By Garth Brown
Roundup is the trade name for glyphosate, the most heavily used herbicide in the United States. The main reason for its popularity is the existence of crops that have been engineered for resistance to the chemical, AKA, GMOs. What this means is that a farmer can plant a field of corn, let it start growing, then spray down the field, killing any weeds. If you’ve ever gardened you can imagine how useful this selectivity would be - imagine being able to hose down a bed of carrots and have everything other than what you’re trying to grow simply go away.
This is why most (over 90%) of corn and soy grown in the U.S. is genetically modified. Though the seed is more expensive and the chemicals and their application cost money, used together they improve yields so significantly that they more than pay for themselves, at least in theory. Using them makes financial sense in most situations. But glyphosate has been used so widely that weeds in many places have developed resistance to it, so there is plenty of incentive for an alternative.
A leading candidate for this role is dicamba. Weeds that can survive glyphosate can’t stand up to dicamba, and so it is increasingly favored for soybean and cotton crops. But dicamba has issues that glyphosate doesn’t. It readily leaches into water, and like most any pesticide it comes with concerns about toxicity and the effects of long-term exposure when it enters the food system.
The most immediate problem with dicamba, at least from a farmer’s perspective, is that it ends up where it shouldn’t be. In hot weather the chemical can form an invisible cloud, which can drift a great distance and then settle as temperatures cool overnight. This tendency has led to an unprecedented regulatory challenge, and even lawsuits, in particular one in which a peach orchard is suing Monsanto for drift damage.
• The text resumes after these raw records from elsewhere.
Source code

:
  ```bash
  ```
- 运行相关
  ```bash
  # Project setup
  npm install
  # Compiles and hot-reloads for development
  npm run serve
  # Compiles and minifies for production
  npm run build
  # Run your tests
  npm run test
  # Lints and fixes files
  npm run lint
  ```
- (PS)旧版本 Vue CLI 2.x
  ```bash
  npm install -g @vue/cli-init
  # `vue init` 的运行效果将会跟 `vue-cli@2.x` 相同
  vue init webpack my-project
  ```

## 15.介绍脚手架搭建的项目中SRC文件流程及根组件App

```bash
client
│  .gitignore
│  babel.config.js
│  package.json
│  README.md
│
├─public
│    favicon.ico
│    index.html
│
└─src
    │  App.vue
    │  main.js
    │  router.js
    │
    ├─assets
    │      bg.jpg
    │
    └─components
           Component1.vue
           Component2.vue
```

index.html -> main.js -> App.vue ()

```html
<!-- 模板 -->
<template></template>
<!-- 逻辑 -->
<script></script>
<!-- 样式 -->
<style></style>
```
Dicamba is a potent symbol of the problems with purely chemical solutions to agricultural issues. Maybe it’s the fact that it damages trees and perennial plants so severely, while sparing only the monoculture of soy or cotton that has been modified to withstand it, just as industrial agriculture has promoted a few annuals at the expense of more vibrant and diverse plant communities. Or maybe it’s the fact that it has completed the inversion of at least some farming communities from places of communal work to places of enmity. The stories of neighbors coming to blows over the use of dicamba break my heart.
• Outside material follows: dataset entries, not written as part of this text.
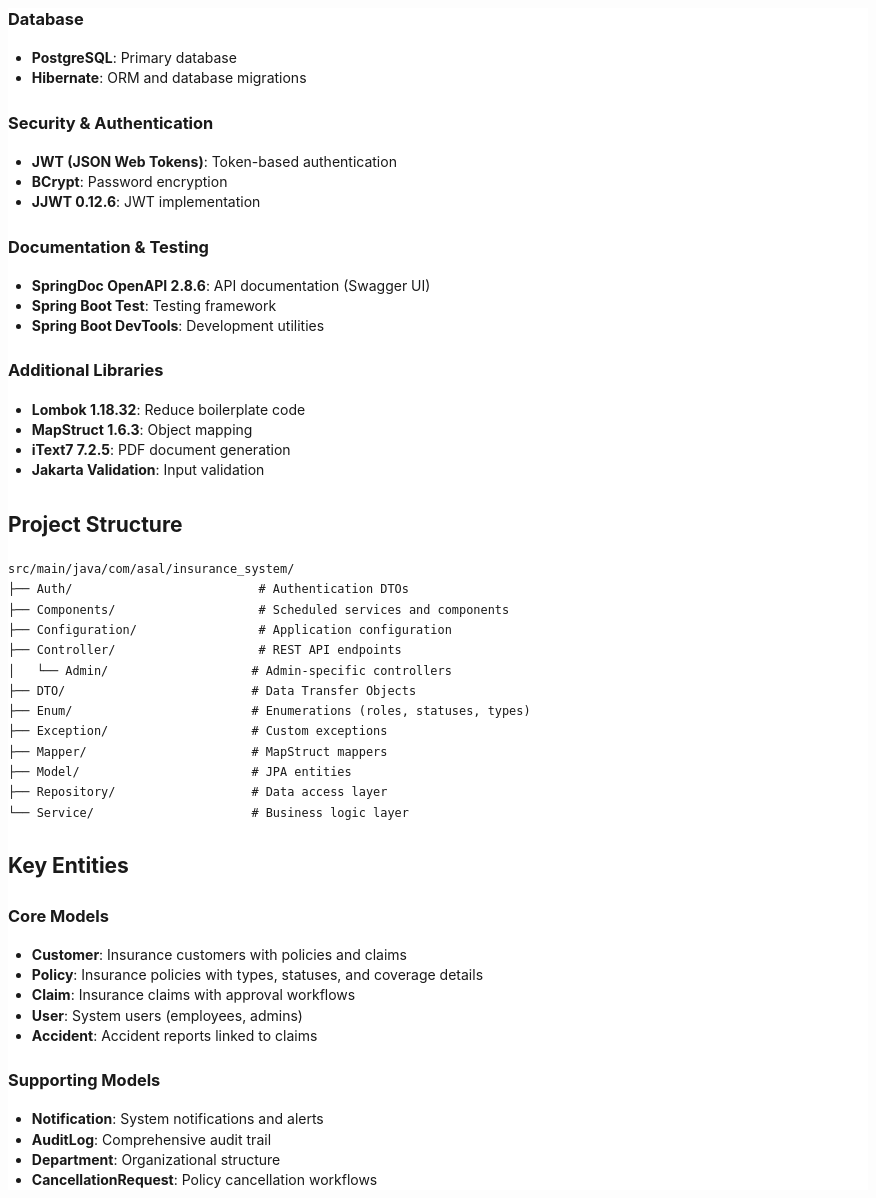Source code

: ### Database
- **PostgreSQL**: Primary database
- **Hibernate**: ORM and database migrations

### Security & Authentication
- **JWT (JSON Web Tokens)**: Token-based authentication
- **BCrypt**: Password encryption
- **JJWT 0.12.6**: JWT implementation

### Documentation & Testing
- **SpringDoc OpenAPI 2.8.6**: API documentation (Swagger UI)
- **Spring Boot Test**: Testing framework
- **Spring Boot DevTools**: Development utilities

### Additional Libraries
- **Lombok 1.18.32**: Reduce boilerplate code
- **MapStruct 1.6.3**: Object mapping
- **iText7 7.2.5**: PDF document generation
- **Jakarta Validation**: Input validation

## Project Structure

```
src/main/java/com/asal/insurance_system/
├── Auth/                          # Authentication DTOs
├── Components/                    # Scheduled services and components
├── Configuration/                 # Application configuration
├── Controller/                    # REST API endpoints
│   └── Admin/                    # Admin-specific controllers
├── DTO/                          # Data Transfer Objects
├── Enum/                         # Enumerations (roles, statuses, types)
├── Exception/                    # Custom exceptions
├── Mapper/                       # MapStruct mappers
├── Model/                        # JPA entities
├── Repository/                   # Data access layer
└── Service/                      # Business logic layer
```

## Key Entities

### Core Models
- **Customer**: Insurance customers with policies and claims
- **Policy**: Insurance policies with types, statuses, and coverage details
- **Claim**: Insurance claims with approval workflows
- **User**: System users (employees, admins)
- **Accident**: Accident reports linked to claims

### Supporting Models
- **Notification**: System notifications and alerts
- **AuditLog**: Comprehensive audit trail
- **Department**: Organizational structure
- **CancellationRequest**: Policy cancellation workflows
Or maybe it’s more literal. Maybe the problem is a system of food production in which spraying a chemical known to severely damage surrounding land is considered reasonable. This is why I have trouble putting too much faith in labels, no matter how well meaning. Terms like grass-fed beef or pastured pork or organic can all be coopted by the ideology of industrial agriculture. Prohibiting the very worst methods, while good, will not bring about a respect for biological limits or a return to human scale. In farming as in so many things, doing this is the challenge of our time.